§ **Passage to read**
Out In The Big Midwestern Night-The
Music Of Folk Singer-Songwriter Greg Brown-A CD Review
CD Review
By Zack James
Going Driftless: an artist’s tribute to
Greg Brown, Red House Records, 2002
Seth Garth, the once well-known music
critic for various publications starting back in the mid-1960s with the Folk Gazette now settling into
comfortable retirement, often wondered what it was about the Midwest, about the
center of the country, you know, the heartland, out there in the great wash
that produced most of the better folk singers and songwriters that have come
down the pike. His thoughts ran obviously to Woody Guthrie and Bob Dylan but
also to lesser known folkies. He had been at a lost for an explanation for most
of his early years having grown up in a suburb of Boston, Riverdale, so had
grown up as more of a city boy and more of Eastern-rooted city boy at that. In
those days he had thought that any songwriter or singer outside of the friendly
confines of Harvard Square or the Village in New Jack City didn’t count for
much, didn’t have the feel for the pulse of what was going on in youth nation,
the “nation” that counted.

§ **Request a**
Recast the rows from the line with "valor o contexto." to the line with "dejarlo ir si" as a JSON list of strings, one string per line and blank lines omitted.

Transcribed page contents
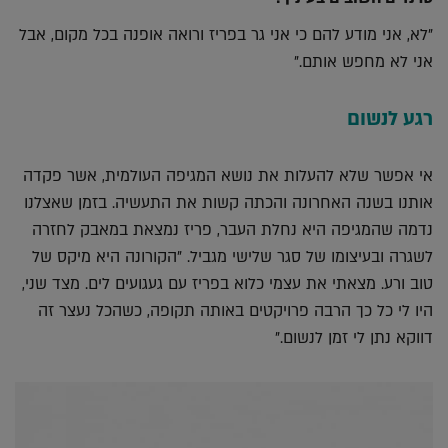
"לא, אני מודע להם כי אני גר בפריז ורואה אופנה בכל מקום, אבל
אני לא מחפש אותם."
רגע לנשום
אי אפשר שלא להעלות את נושא המגיפה העולמית, אשר פקדה
אותנו בשנה האחרונה והכתה קשות את התעשיה. בזמן שאצלנו
נדמה שהמגיפה היא נחלת העבר, פריז נמצאת במאבק לחזרה
לשגרה ובעיצומו של סגר שלישי מגביל. "הקורונה היא מיקס של
טוב ורע. מצאתי את עצמי כלוא בפריז עם געגועים לים. מצד שני,
היו לי כל כך הרבה פרויקטים באותה תקופה, כשהכל נעצר זה
דווקא נתן לי זמן לנשום."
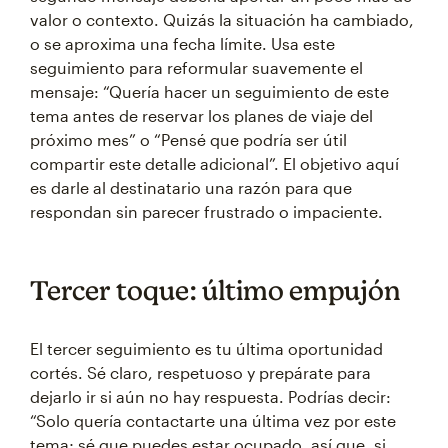
valor o contexto. Quizás la situación ha cambiado,
o se aproxima una fecha límite. Usa este
seguimiento para reformular suavemente el
mensaje: “Quería hacer un seguimiento de este
tema antes de reservar los planes de viaje del
próximo mes” o “Pensé que podría ser útil
compartir este detalle adicional”. El objetivo aquí
es darle al destinatario una razón para que
respondan sin parecer frustrado o impaciente.
Tercer toque: último empujón
El tercer seguimiento es tu última oportunidad
cortés. Sé claro, respetuoso y prepárate para
dejarlo ir si aún no hay respuesta. Podrías decir:
“Solo quería contactarte una última vez por este
tema; sé que puedes estar ocupado, así que, si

§ **Request b**
In the CD review, which publication did Seth Garth start out with as a music critic in the mid-1960s?

§ **Written response a**
[
  "valor o contexto. Quizás la situación ha cambiado,",
  "o se aproxima una fecha límite. Usa este",
  "seguimiento para reformular suavemente el",
  "mensaje: “Quería hacer un seguimiento de este",
  "tema antes de reservar los planes de viaje del",
  "próximo mes” o “Pensé que podría ser útil",
  "compartir este detalle adicional”. El objetivo aquí",
  "es darle al destinatario una razón para que",
  "respondan sin parecer frustrado o impaciente.",
  "Tercer toque: último empujón",
  "El tercer seguimiento es tu última oportunidad",
  "cortés. Sé claro, respetuoso y prepárate para",
  "dejarlo ir si aún no hay respuesta. Podrías decir:"
]

§ **Written response b**
The Folk Gazette.